*PROBLEM REQUIREMENTS*. Beginning with the first line, return the material verbatim and without pictures.

*INPUT DATA*.

Segment Open

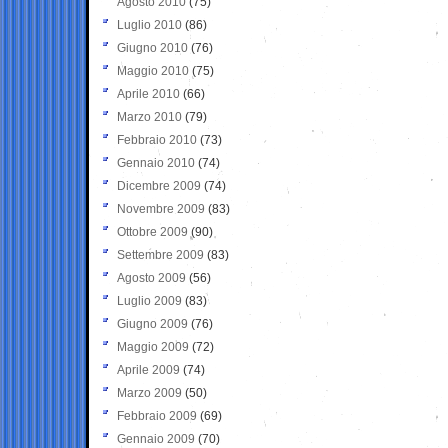
Agosto 2010
(75)
Luglio 2010
(86)
Giugno 2010
(76)
Maggio 2010
(75)
Aprile 2010
(66)
Marzo 2010
(79)
Febbraio 2010
(73)
Gennaio 2010
(74)
Dicembre 2009
(74)
Novembre 2009
(83)
Ottobre 2009
(90)
Settembre 2009
(83)
Agosto 2009
(56)
Luglio 2009
(83)
Giugno 2009
(76)
Maggio 2009
(72)
Aprile 2009
(74)
Marzo 2009
(50)
Febbraio 2009
(69)
Gennaio 2009
(70)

Segment Closed

*RESPONSE BOX*.
Agosto 2010
(75)
Luglio 2010
(86)
Giugno 2010
(76)
Maggio 2010
(75)
Aprile 2010
(66)
Marzo 2010
(79)
Febbraio 2010
(73)
Gennaio 2010
(74)
Dicembre 2009
(74)
Novembre 2009
(83)
Ottobre 2009
(90)
Settembre 2009
(83)
Agosto 2009
(56)
Luglio 2009
(83)
Giugno 2009
(76)
Maggio 2009
(72)
Aprile 2009
(74)
Marzo 2009
(50)
Febbraio 2009
(69)
Gennaio 2009
(70)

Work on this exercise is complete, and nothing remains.